Recorded data
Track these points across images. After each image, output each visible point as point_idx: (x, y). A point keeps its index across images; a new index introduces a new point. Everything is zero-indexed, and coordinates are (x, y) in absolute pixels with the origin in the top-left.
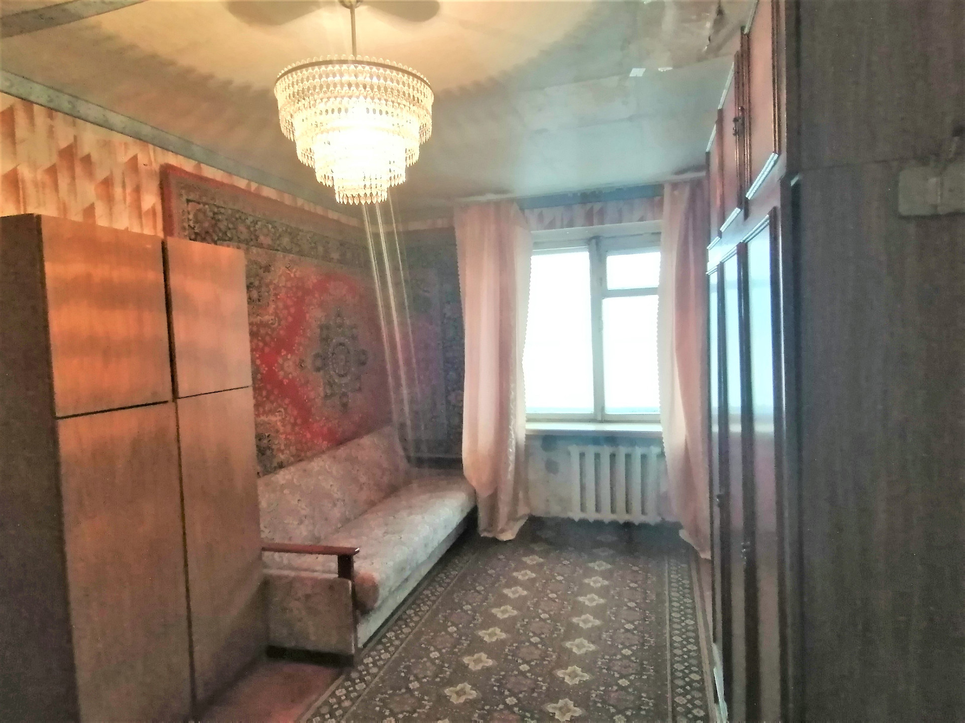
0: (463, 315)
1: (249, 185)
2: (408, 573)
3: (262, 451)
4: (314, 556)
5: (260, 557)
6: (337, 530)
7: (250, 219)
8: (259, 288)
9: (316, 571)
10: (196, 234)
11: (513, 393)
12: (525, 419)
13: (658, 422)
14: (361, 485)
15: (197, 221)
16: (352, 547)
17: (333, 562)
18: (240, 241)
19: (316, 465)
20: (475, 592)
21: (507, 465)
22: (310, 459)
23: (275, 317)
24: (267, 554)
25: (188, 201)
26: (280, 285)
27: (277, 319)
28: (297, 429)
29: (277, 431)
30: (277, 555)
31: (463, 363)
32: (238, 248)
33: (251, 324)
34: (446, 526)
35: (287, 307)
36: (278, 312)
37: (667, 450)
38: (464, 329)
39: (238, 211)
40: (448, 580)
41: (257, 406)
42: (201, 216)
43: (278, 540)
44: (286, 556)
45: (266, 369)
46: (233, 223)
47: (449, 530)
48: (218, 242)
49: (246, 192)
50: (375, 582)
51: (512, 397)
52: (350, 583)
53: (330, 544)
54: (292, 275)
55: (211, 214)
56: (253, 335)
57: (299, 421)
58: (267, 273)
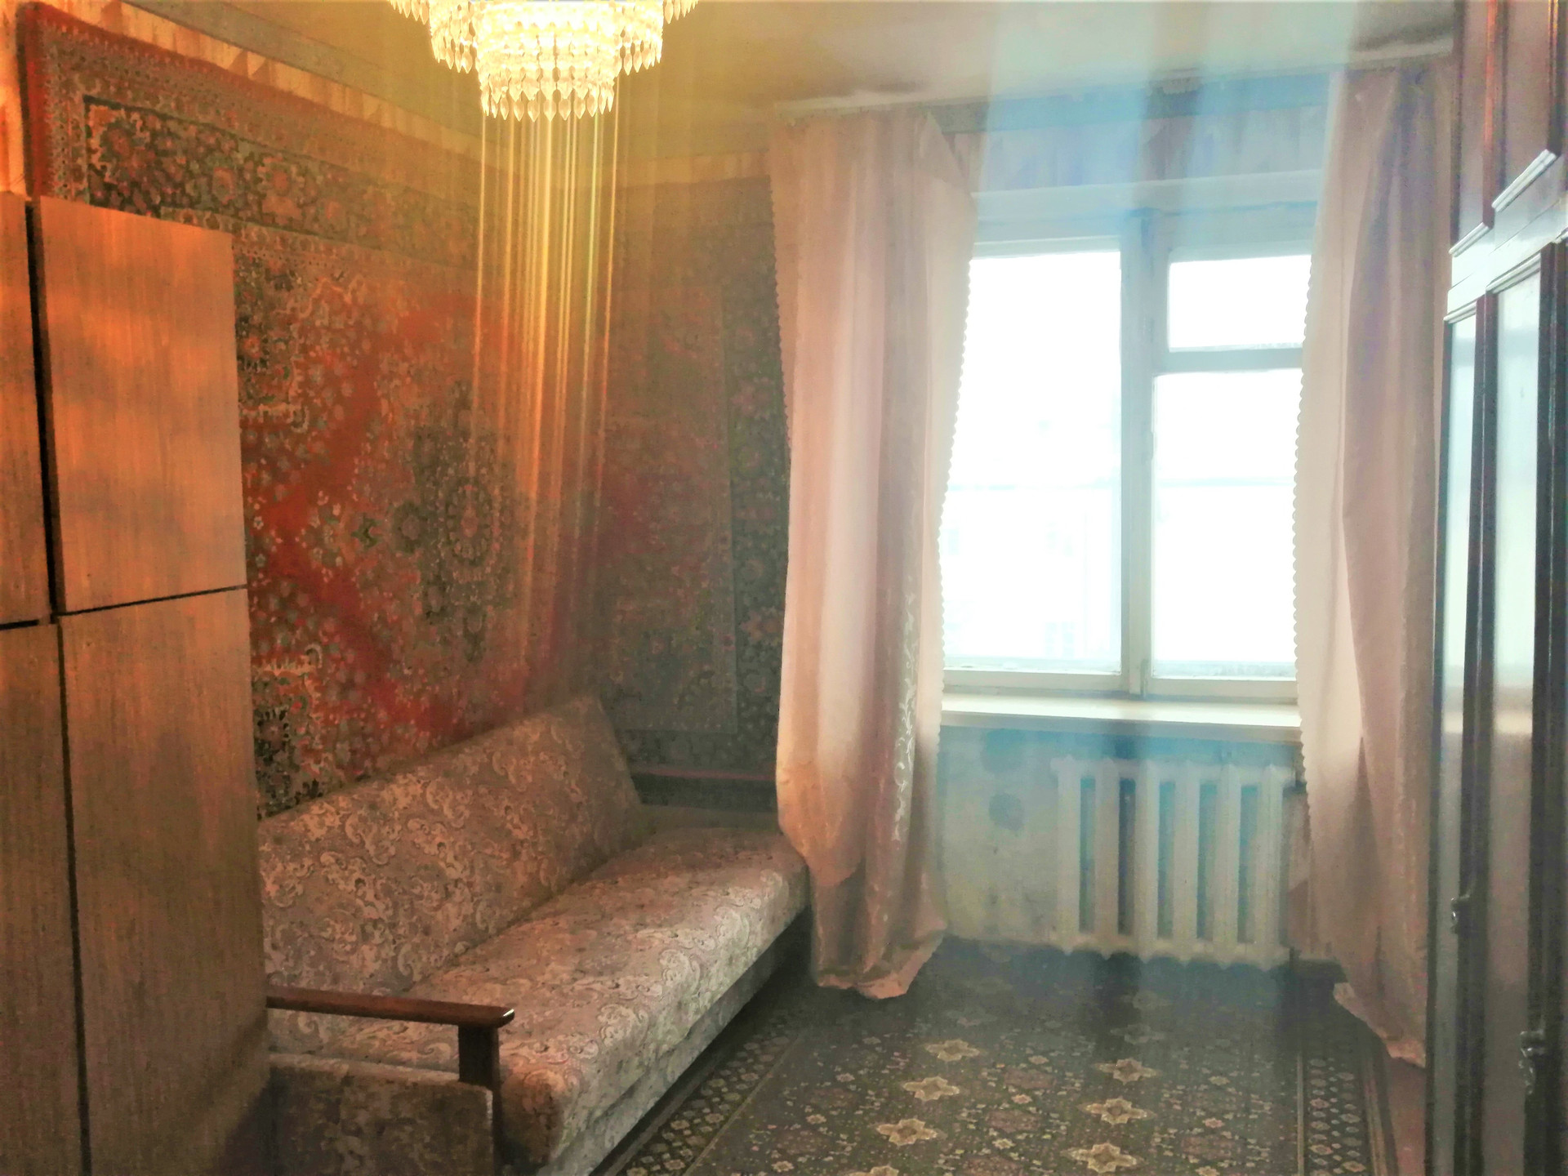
0: (787, 411)
1: (241, 60)
2: (633, 1075)
3: (265, 751)
4: (396, 1025)
5: (261, 1022)
6: (453, 962)
7: (245, 149)
8: (261, 330)
9: (403, 1063)
10: (109, 187)
11: (911, 618)
12: (942, 686)
13: (1292, 702)
14: (513, 846)
15: (111, 153)
16: (495, 1004)
17: (446, 1043)
18: (216, 207)
19: (400, 793)
20: (803, 1129)
21: (890, 805)
22: (387, 777)
23: (303, 405)
24: (276, 1013)
25: (88, 100)
26: (318, 323)
27: (307, 412)
28: (354, 696)
29: (304, 701)
30: (302, 1018)
31: (783, 536)
32: (213, 226)
33: (244, 424)
34: (731, 959)
35: (331, 380)
36: (312, 394)
37: (1309, 777)
38: (789, 450)
39: (213, 129)
40: (736, 1097)
41: (256, 637)
42: (120, 142)
43: (306, 981)
44: (325, 1021)
45: (279, 541)
46: (201, 161)
47: (740, 969)
48: (163, 210)
49: (236, 80)
50: (553, 1095)
51: (908, 627)
52: (489, 1096)
53: (437, 997)
54: (348, 298)
55: (146, 136)
56: (249, 452)
57: (359, 677)
58: (284, 294)
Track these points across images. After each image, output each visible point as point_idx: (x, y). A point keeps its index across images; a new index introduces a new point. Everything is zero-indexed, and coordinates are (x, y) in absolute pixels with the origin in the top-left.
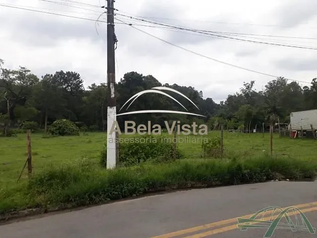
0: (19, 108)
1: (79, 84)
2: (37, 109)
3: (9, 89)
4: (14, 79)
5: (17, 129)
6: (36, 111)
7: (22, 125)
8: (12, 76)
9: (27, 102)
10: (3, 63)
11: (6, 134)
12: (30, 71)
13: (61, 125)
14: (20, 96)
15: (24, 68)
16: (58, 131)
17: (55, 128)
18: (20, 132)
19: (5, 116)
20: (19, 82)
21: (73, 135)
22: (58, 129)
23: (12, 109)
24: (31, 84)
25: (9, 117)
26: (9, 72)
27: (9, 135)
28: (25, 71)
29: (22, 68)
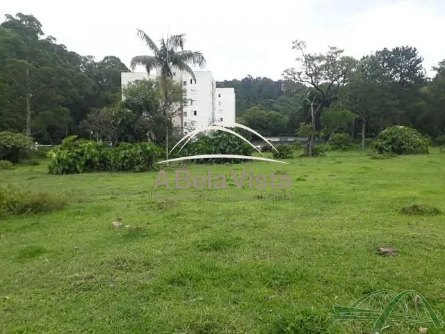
1: (415, 65)
2: (353, 112)
8: (318, 64)
10: (305, 46)
11: (310, 152)
12: (342, 51)
13: (395, 137)
14: (329, 94)
15: (334, 48)
16: (390, 146)
17: (384, 143)
18: (327, 150)
19: (309, 126)
21: (418, 153)
22: (389, 144)
23: (317, 116)
25: (314, 129)
26: (313, 59)
27: (315, 153)
28: (336, 53)
29: (331, 48)
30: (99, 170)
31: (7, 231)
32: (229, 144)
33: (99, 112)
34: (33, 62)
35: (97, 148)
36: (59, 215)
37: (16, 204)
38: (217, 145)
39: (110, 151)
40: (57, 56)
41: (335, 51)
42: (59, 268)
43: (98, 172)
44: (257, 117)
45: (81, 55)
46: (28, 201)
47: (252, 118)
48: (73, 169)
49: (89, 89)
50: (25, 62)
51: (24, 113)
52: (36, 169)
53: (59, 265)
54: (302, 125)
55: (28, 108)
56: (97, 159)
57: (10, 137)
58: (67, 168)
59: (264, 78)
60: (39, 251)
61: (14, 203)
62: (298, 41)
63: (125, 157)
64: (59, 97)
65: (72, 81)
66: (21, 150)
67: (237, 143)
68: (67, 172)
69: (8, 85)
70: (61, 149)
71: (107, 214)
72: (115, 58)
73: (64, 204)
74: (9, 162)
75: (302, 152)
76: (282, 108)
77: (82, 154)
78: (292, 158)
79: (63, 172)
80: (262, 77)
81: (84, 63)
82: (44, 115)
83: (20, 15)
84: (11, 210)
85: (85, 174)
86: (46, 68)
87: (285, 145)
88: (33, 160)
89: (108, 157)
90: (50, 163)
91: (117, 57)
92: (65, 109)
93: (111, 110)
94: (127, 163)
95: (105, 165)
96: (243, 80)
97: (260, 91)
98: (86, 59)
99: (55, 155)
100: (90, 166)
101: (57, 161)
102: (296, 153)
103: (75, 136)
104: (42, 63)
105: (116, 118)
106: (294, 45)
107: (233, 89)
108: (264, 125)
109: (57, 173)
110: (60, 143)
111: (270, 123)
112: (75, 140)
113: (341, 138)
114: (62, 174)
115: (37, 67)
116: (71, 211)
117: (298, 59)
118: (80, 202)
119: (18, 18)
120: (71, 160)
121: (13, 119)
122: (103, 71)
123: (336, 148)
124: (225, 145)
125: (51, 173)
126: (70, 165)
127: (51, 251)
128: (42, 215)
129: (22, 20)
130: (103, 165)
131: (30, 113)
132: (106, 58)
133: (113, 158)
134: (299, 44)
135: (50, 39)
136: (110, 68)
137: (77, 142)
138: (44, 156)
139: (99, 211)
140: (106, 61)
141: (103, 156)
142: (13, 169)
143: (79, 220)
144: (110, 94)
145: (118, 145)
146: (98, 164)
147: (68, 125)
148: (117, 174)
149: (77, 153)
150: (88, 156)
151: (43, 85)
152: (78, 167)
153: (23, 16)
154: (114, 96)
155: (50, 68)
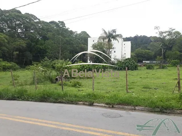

• About this task
Copy out the lines above exactly, beginning at the one that contains "99: (55, 155)" and ending at the one that contains "125: (51, 173)".

• The answer
99: (55, 155)
100: (90, 166)
101: (57, 161)
102: (296, 153)
103: (75, 136)
104: (42, 63)
105: (116, 118)
106: (294, 45)
107: (233, 89)
108: (264, 125)
109: (57, 173)
110: (60, 143)
111: (270, 123)
112: (75, 140)
113: (341, 138)
114: (62, 174)
115: (37, 67)
116: (71, 211)
117: (298, 59)
118: (80, 202)
119: (18, 18)
120: (71, 160)
121: (13, 119)
122: (103, 71)
123: (336, 148)
124: (225, 145)
125: (51, 173)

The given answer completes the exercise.